▶ **Written task**
Instruction for the data below: set down exactly the lines from the line with "wine glass: present" to the line with "bottle: none [1470,441,1549,614]", inclusive, and no others.

▶ **Extracted records**
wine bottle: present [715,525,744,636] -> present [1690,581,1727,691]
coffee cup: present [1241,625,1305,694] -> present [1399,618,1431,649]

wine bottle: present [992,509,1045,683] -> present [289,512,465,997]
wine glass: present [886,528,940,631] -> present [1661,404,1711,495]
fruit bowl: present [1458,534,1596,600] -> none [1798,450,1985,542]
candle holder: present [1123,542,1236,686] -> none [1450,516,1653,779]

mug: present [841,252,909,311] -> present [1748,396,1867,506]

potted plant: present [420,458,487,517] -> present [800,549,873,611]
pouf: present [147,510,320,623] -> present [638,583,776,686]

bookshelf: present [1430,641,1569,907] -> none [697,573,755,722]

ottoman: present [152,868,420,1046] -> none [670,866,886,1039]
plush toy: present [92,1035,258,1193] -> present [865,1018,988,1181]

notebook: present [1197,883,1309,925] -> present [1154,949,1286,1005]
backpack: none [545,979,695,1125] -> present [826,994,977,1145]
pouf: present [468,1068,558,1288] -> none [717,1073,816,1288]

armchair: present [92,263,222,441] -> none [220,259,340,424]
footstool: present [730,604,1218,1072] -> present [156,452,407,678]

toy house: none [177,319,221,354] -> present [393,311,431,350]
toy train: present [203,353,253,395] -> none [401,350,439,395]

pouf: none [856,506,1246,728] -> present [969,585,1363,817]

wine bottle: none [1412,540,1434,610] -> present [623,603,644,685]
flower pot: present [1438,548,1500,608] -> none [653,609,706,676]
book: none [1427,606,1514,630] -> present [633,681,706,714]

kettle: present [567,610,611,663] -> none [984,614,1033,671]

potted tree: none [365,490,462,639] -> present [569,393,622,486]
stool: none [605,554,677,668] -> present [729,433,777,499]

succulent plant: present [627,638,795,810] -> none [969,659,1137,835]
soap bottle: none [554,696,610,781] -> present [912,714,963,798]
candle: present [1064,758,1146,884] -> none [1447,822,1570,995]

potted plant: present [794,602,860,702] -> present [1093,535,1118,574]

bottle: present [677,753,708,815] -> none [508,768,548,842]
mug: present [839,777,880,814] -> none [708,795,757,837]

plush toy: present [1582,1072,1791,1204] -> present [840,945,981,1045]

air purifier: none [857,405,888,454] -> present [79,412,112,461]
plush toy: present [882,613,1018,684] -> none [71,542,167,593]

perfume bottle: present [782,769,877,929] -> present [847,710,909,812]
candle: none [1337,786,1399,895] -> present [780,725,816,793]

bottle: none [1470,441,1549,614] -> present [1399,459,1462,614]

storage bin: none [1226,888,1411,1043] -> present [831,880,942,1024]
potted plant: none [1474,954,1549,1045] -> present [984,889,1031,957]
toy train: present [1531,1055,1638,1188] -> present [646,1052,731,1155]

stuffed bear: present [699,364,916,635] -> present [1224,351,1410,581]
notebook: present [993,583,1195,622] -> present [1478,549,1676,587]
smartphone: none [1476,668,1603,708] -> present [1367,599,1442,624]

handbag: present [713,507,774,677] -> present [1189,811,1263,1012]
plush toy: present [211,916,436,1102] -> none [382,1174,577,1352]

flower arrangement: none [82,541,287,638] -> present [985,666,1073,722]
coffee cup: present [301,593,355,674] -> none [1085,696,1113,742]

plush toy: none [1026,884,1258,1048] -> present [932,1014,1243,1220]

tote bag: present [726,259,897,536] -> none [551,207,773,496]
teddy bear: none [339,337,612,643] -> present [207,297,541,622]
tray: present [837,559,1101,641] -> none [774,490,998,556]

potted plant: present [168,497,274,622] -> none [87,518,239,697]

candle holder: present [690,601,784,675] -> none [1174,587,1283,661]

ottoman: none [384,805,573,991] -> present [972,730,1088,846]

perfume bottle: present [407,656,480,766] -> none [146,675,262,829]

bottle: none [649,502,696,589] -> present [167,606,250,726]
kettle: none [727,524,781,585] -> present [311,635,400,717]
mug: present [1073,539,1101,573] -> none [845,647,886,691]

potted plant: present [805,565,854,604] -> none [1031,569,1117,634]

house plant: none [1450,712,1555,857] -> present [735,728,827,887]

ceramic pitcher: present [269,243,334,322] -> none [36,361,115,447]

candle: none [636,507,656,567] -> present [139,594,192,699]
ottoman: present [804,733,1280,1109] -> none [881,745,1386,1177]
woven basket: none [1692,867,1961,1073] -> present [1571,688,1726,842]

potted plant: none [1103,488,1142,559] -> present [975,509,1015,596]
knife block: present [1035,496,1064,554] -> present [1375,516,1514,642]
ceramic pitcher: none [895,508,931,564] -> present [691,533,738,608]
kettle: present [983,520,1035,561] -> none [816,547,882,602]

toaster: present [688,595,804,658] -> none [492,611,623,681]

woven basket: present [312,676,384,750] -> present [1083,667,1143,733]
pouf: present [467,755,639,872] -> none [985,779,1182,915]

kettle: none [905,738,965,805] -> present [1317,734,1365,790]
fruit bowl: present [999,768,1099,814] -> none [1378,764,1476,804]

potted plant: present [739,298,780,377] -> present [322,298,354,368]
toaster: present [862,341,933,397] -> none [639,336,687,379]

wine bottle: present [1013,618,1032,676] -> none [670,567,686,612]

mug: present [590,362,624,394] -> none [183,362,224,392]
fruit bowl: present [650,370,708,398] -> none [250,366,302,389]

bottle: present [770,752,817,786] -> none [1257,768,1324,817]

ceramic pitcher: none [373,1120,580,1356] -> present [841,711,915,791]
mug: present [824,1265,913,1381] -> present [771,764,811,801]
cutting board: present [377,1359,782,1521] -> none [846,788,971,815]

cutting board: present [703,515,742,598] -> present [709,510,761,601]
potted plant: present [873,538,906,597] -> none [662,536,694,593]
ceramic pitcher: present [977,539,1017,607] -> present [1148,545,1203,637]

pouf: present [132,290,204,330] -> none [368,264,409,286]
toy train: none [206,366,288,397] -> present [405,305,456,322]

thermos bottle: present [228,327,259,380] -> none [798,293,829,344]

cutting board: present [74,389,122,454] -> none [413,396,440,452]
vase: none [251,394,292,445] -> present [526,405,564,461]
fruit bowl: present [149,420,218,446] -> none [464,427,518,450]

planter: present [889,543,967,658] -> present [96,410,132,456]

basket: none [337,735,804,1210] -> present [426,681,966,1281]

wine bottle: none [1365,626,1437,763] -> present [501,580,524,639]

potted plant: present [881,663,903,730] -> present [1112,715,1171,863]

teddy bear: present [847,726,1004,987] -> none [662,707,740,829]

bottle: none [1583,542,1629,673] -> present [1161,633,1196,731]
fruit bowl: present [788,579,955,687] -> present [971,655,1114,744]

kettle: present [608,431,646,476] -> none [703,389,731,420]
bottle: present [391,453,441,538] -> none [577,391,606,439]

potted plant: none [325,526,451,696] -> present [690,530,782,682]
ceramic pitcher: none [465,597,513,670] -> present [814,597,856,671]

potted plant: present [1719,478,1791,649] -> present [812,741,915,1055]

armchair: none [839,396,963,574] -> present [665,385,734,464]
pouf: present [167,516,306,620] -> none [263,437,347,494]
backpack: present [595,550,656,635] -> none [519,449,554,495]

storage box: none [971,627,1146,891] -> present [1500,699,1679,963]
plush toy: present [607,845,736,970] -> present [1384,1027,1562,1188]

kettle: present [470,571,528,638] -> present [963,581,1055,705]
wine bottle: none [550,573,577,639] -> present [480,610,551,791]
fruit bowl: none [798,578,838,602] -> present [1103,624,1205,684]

▶ **Answer to the problem**
wine glass: present [886,528,940,631] -> present [1661,404,1711,495]
fruit bowl: present [1458,534,1596,600] -> none [1798,450,1985,542]
candle holder: present [1123,542,1236,686] -> none [1450,516,1653,779]

mug: present [841,252,909,311] -> present [1748,396,1867,506]

potted plant: present [420,458,487,517] -> present [800,549,873,611]
pouf: present [147,510,320,623] -> present [638,583,776,686]

bookshelf: present [1430,641,1569,907] -> none [697,573,755,722]

ottoman: present [152,868,420,1046] -> none [670,866,886,1039]
plush toy: present [92,1035,258,1193] -> present [865,1018,988,1181]

notebook: present [1197,883,1309,925] -> present [1154,949,1286,1005]
backpack: none [545,979,695,1125] -> present [826,994,977,1145]
pouf: present [468,1068,558,1288] -> none [717,1073,816,1288]

armchair: present [92,263,222,441] -> none [220,259,340,424]
footstool: present [730,604,1218,1072] -> present [156,452,407,678]

toy house: none [177,319,221,354] -> present [393,311,431,350]
toy train: present [203,353,253,395] -> none [401,350,439,395]

pouf: none [856,506,1246,728] -> present [969,585,1363,817]

wine bottle: none [1412,540,1434,610] -> present [623,603,644,685]
flower pot: present [1438,548,1500,608] -> none [653,609,706,676]
book: none [1427,606,1514,630] -> present [633,681,706,714]

kettle: present [567,610,611,663] -> none [984,614,1033,671]

potted tree: none [365,490,462,639] -> present [569,393,622,486]
stool: none [605,554,677,668] -> present [729,433,777,499]

succulent plant: present [627,638,795,810] -> none [969,659,1137,835]
soap bottle: none [554,696,610,781] -> present [912,714,963,798]
candle: present [1064,758,1146,884] -> none [1447,822,1570,995]

potted plant: present [794,602,860,702] -> present [1093,535,1118,574]

bottle: present [677,753,708,815] -> none [508,768,548,842]
mug: present [839,777,880,814] -> none [708,795,757,837]

plush toy: present [1582,1072,1791,1204] -> present [840,945,981,1045]

air purifier: none [857,405,888,454] -> present [79,412,112,461]
plush toy: present [882,613,1018,684] -> none [71,542,167,593]

perfume bottle: present [782,769,877,929] -> present [847,710,909,812]
candle: none [1337,786,1399,895] -> present [780,725,816,793]

bottle: none [1470,441,1549,614] -> present [1399,459,1462,614]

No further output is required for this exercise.